The string "added" appears in some lines of the entries that follow; copy each such line.

---------- Record extracts

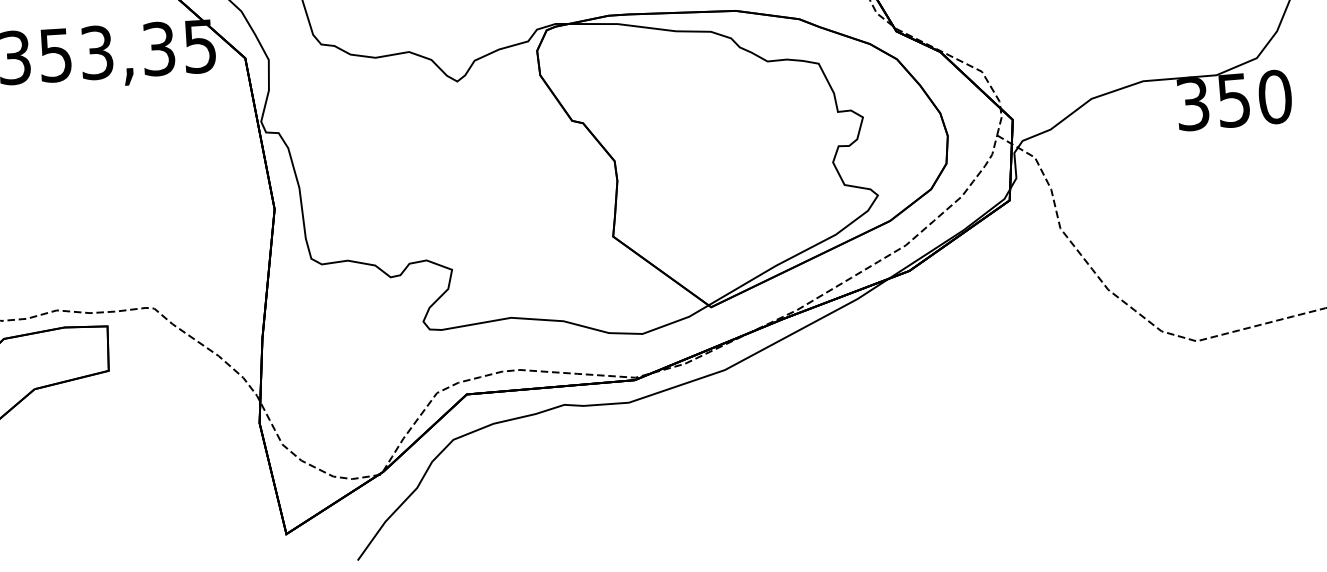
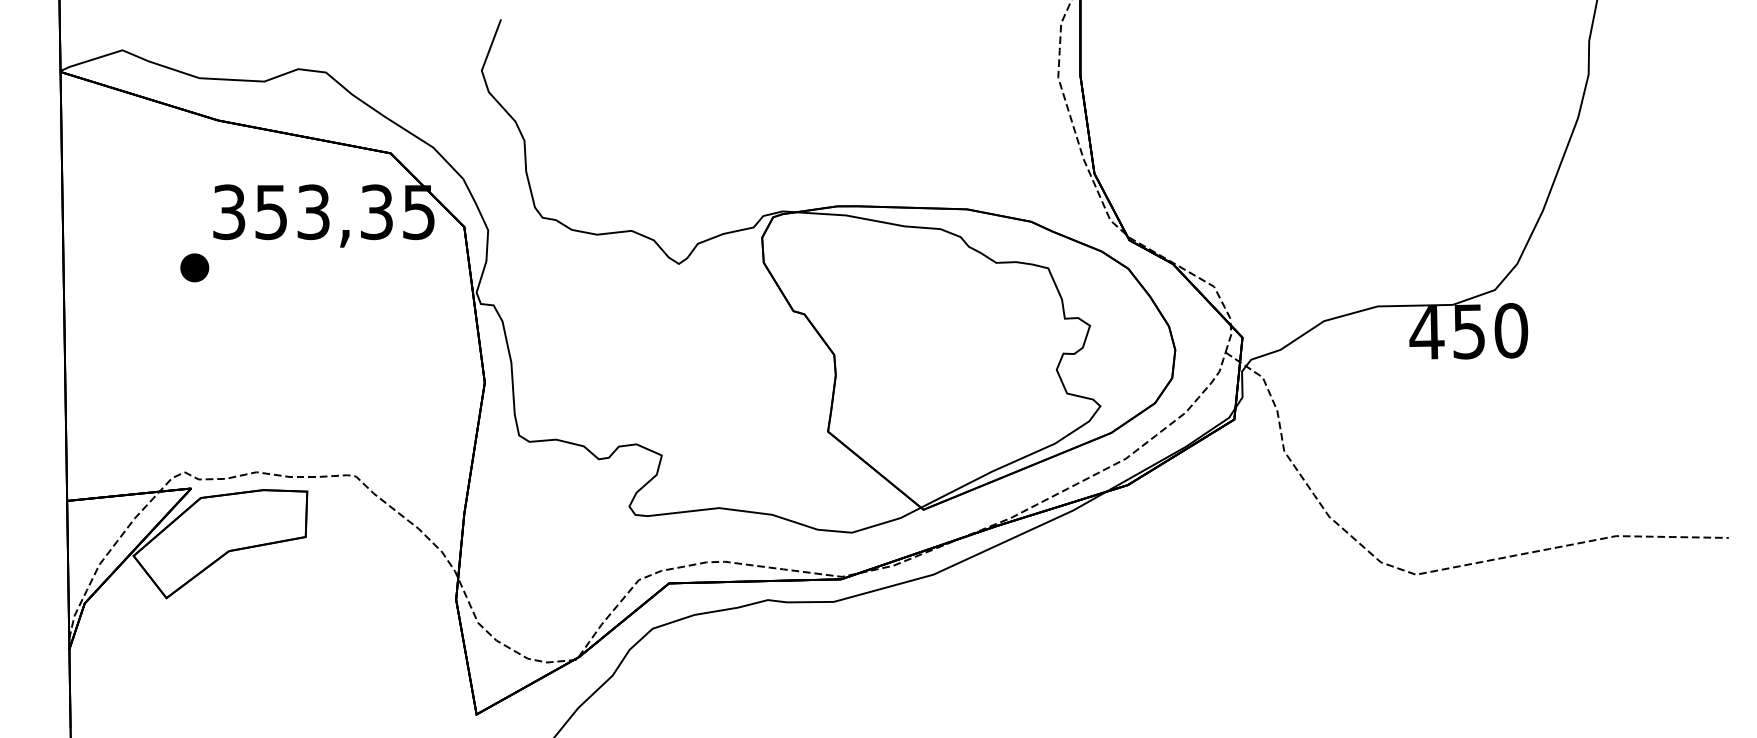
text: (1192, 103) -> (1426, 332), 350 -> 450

--------------------
---------- Record extracts

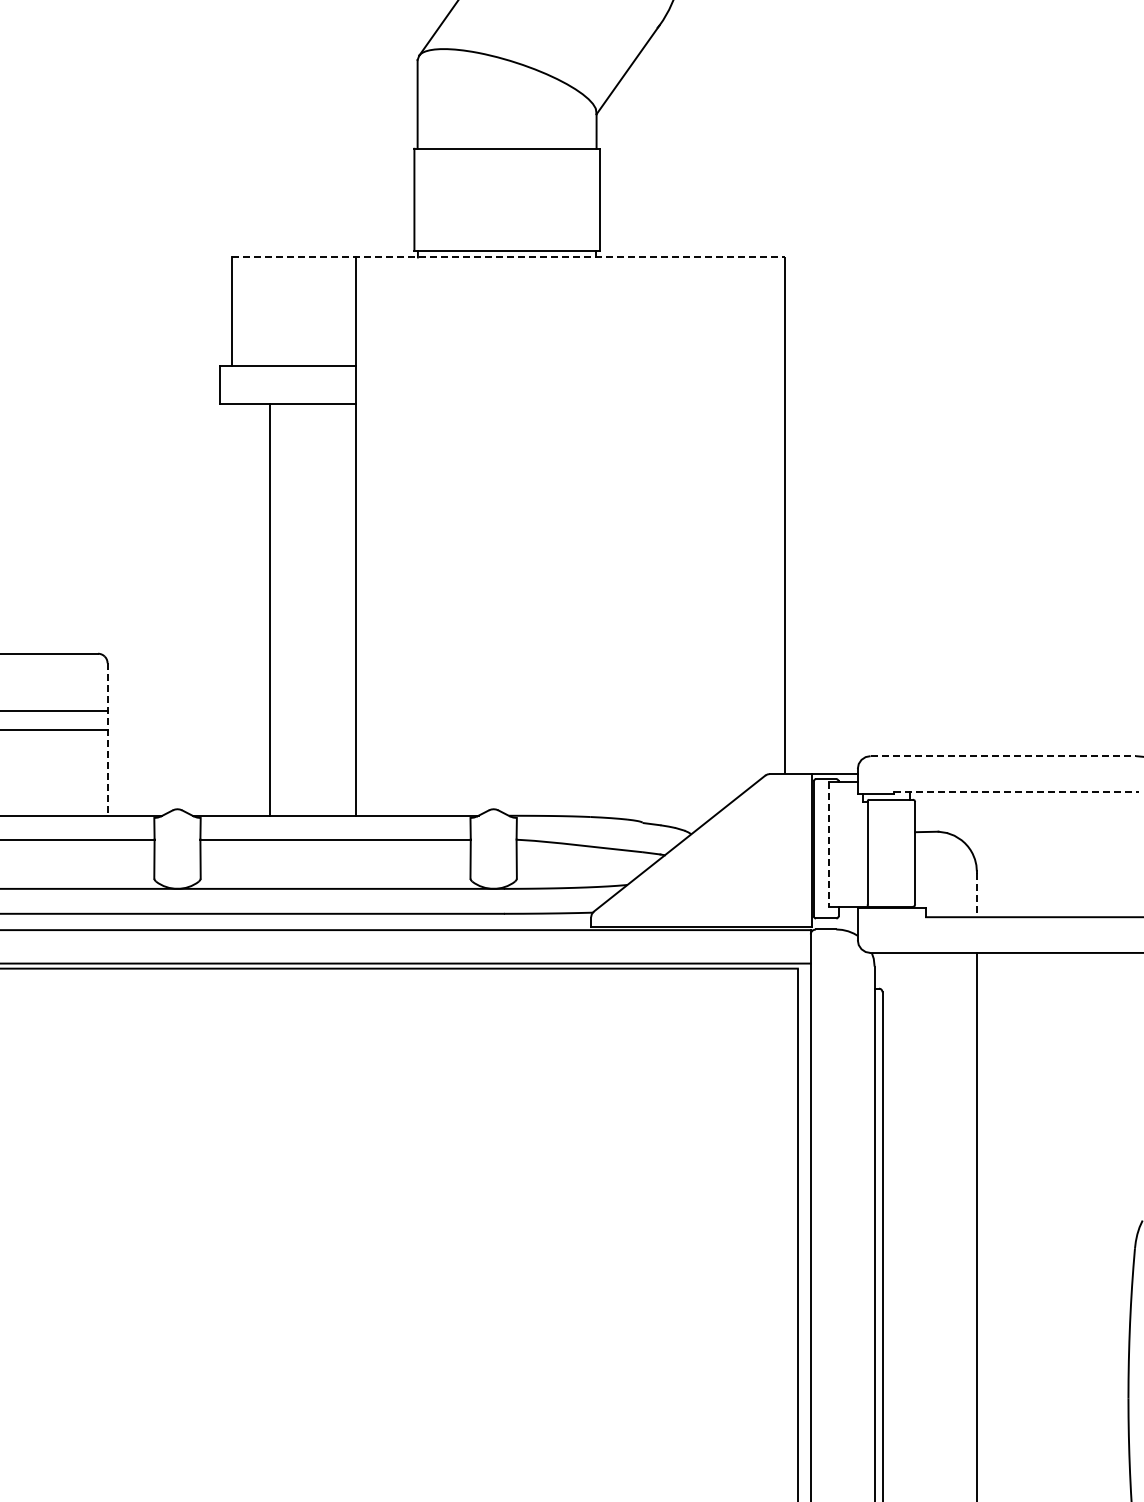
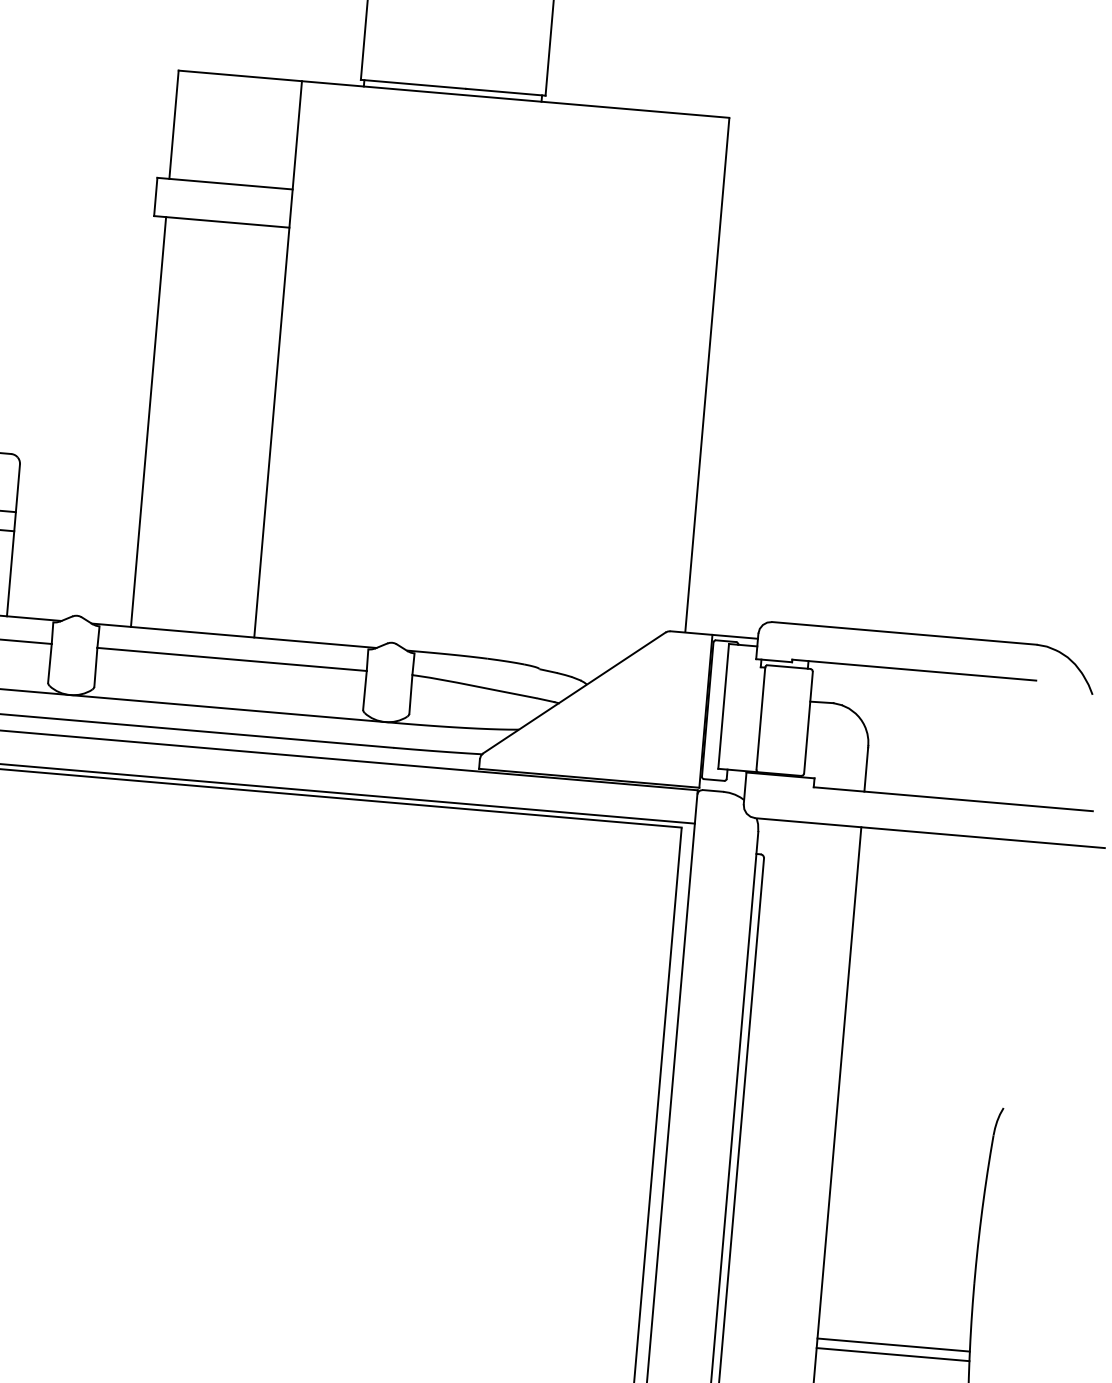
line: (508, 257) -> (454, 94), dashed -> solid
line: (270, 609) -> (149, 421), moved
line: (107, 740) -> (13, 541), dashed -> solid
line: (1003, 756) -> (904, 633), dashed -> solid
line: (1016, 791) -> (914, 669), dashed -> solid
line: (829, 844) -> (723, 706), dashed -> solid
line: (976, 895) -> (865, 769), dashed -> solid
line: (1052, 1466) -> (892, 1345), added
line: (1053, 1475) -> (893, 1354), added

--------------------
---------- Record extracts

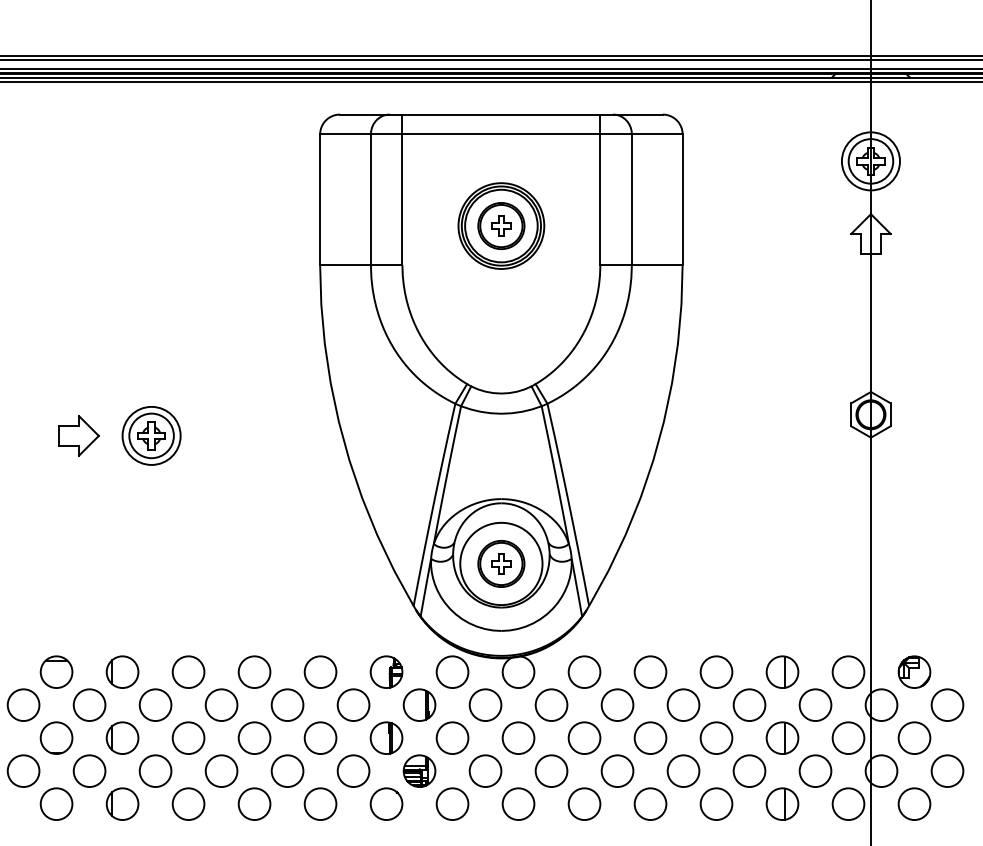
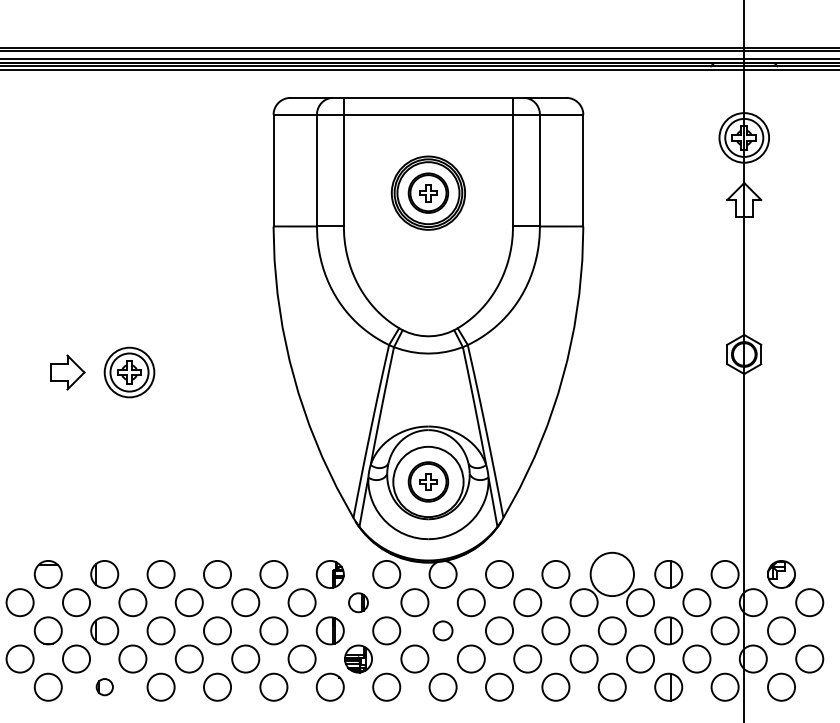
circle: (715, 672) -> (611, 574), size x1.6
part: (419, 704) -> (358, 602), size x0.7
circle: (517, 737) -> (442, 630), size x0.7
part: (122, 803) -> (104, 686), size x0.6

--------------------

## Exercise response
line: (1052, 1466) -> (892, 1345), added
line: (1053, 1475) -> (893, 1354), added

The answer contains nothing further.